Goenka, the daughter of Viveck Goenka, chairman & managing director, The Indian Express Group, grew up in Dubai with a deep interest in cooking and a passion for chemistry. She got her Bachelor’s in communications and English literature from Penn State University, USA, and then went to Ireland for the 12-week certificate course at the famous Ballymaloe Cookery School run by the mother-daughter, celebrity TV chef-author duo, Darima and Rachel Allen.
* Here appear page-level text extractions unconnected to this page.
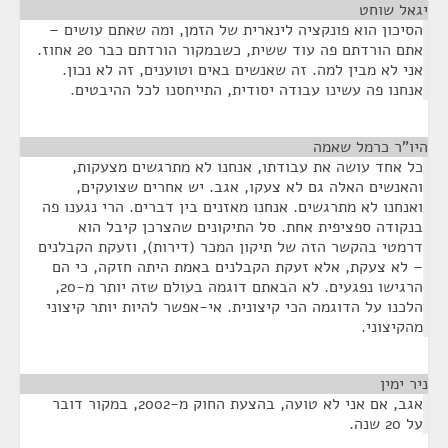
יגאל שוחט
¶
הסיכון הוא פונקציה לינארית של הזמן, ומה שאתם עושים –
אתם הורדתם פה עוד ששית, כשבמקור הורדתם כבר 20 אחוז.
אני לא מבין למה. זה שאנשים באים וטוענים, זה לא נכון.
אנחנו פה עשינו עבודה יסודית, התייחסנו לכל ההיבטים.
היו"ר כרמל שאמה
¶
כל אחד עושה את עבודתו, אנחנו לא מתרגשים מצעקות,
והאנשים האלה גם לא צעקו, אגב. יש אחרים שצועקים,
ואנחנו לא מתרגשים. אנחנו מאזנים בין דברים. הרי נגענו פה
בנקודה ספציפית אחת. סל התיקונים שהצרכן קיבל הוא
דרמטי בהקשר הזה של תיקון המכר (דירות), וזעקת הקבלנים
– לא צעקת, אלא זעקת הקבלנים באמת היתה חזקה, כי הם
הרגישו נפגעים. לא הבאתם דוגמה בעולם שזה יותר מ-20,
הלכנו על הדוגמה הכי קיצונית. אי-אפשר להיות יותר קיצוני
מהקיצוני.
ניר ימין
¶
אגב, אם אני לא טועה, בהצעת החוק מ-2002, במקור דובר
על 20 שנה.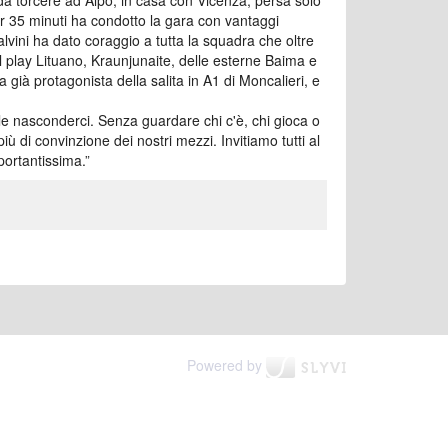
da torcere ad Alpo, in casa con Vicenza, persa solo
r 35 minuti ha condotto la gara con vantaggi
alvini ha dato coraggio a tutta la squadra che oltre
l play Lituano, Kraunjunaite, delle esterne Baima e
 già protagonista della salita in A1 di Moncalieri, e
tile nasconderci. Senza guardare chi c'è, chi gioca o
ù di convinzione dei nostri mezzi. Invitiamo tutti al
portantissima.
”
Powered by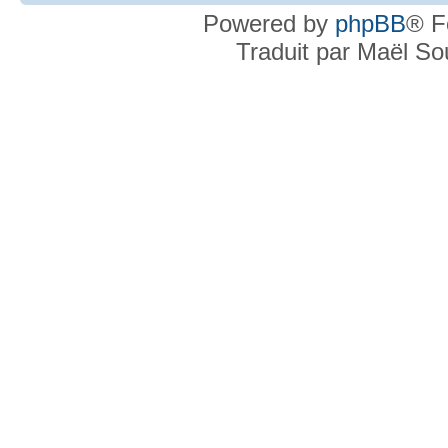
Powered by
phpBB
® F
Traduit par Maël S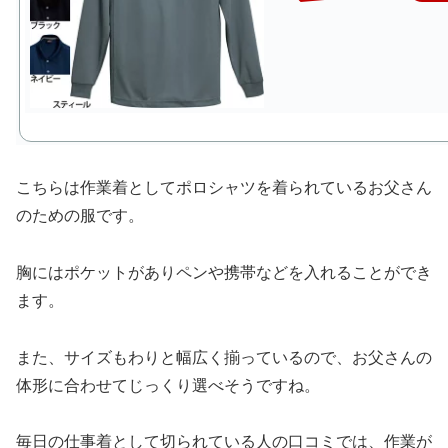
こちらは作業着としてポロシャツを着られているお父さん
のための服です。
胸にはポケットがありペンや携帯などを入れることができ
ます。
また、サイズもわりと幅広く揃っているので、お父さんの
体形に合わせてじっくり選べそうですね。
毎日の仕事着として切られている人の口コミでは、作業が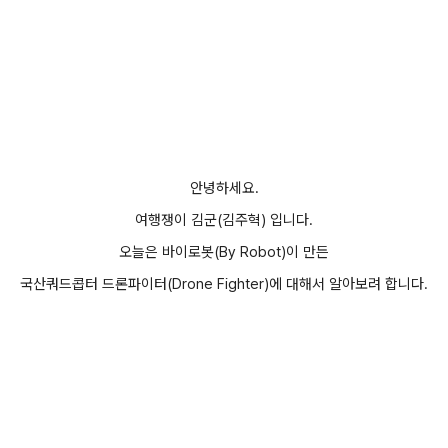
안녕하세요.
여행쟁이 김군(김주혁) 입니다.
오늘은 바이로봇(By Robot)이 만든
국산쿼드콥터 드론파이터(
Drone Fighter
)에 대해서 알아보려 합니다.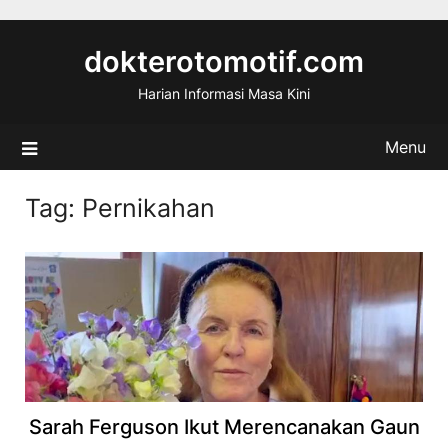
Skip
to
dokterotomotif.com
content
Harian Informasi Masa Kini
Menu
Tag:
Pernikahan
Sarah Ferguson Ikut Merencanakan Gaun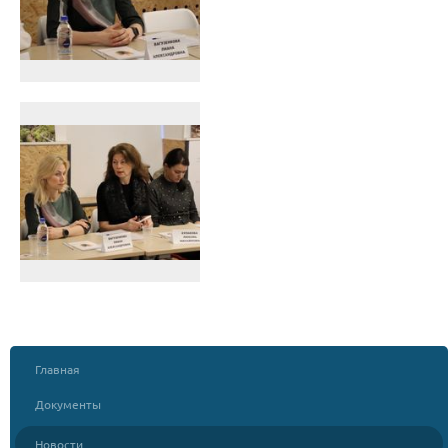
Главная
Документы
Новости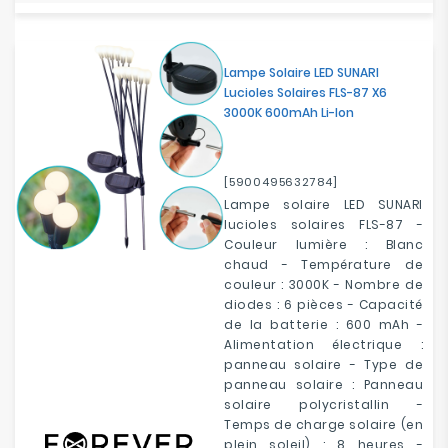
Lampe Solaire LED SUNARI
Lucioles Solaires FLS-87 X6
3000K 600mAh Li-Ion
[5900495632784]
Lampe solaire LED SUNARI
lucioles solaires FLS-87 -
Couleur lumière : Blanc
chaud - Température de
couleur : 3000K - Nombre de
diodes : 6 pièces - Capacité
de la batterie : 600 mAh -
Alimentation électrique :
panneau solaire - Type de
panneau solaire : Panneau
solaire polycristallin -
Temps de charge solaire (en
plein soleil) : 8 heures -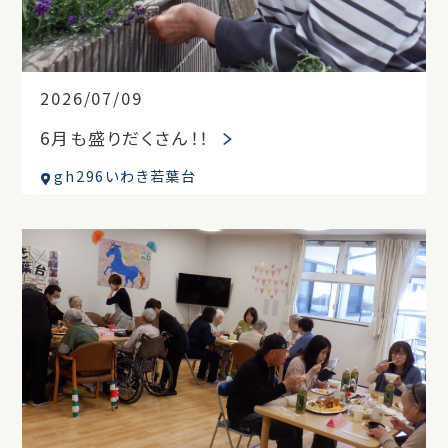
2026/07/09
6月も盛りだくさん！！
gh296いわき若葉台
It was at the cookery school that she decided to become a professional pastry chef and baker, training further at Le Cordon Bleu, London and pursuing an apprenticeship with the famous English chocolatier, Paul Andrew Young. Goenka’s eclectic training and the ease with which she balances her international influences shows up in her book, whose text is as precise as its pictures are delectable. The book is first and foremost a match-making journey across India — someone said to me once that he had counted the number of Indian sweets and it added up to 650, so the permutations and combinations can be endless.
In one leap of faith after another, Goenka pairs lemongrass panna cotta with vermicelli kheer, creates eclairs with mohan bhog crème, invents the anjeer barfi treacle tart, or the Mysore Pak and tender coconut domes, or gives Nagaland’s black rice pudding, Nap Naang, a dark chocolate makeover. Gujarat is represented in the aamras and Malibu tiramisu (aamras shows up again in truffles, as do filter coffee and masala chai), Kerala in the rasmalai and elaneer (coconut milk kheer) pudding, Benaras in the malai chop sandwich and thandai macarons. You can smell Old Delhi in the coconut ice cream with imarti. From chocolate chilli ice cream and salted caramel kulfi to Maghai paan (piper betel) truffles and aflatoon cheesecake (aflatoon is a Bohri delicacy), it’s an impressive repertoire. I hope, for the sake of mithai, Goenka will keep pushing the envelope.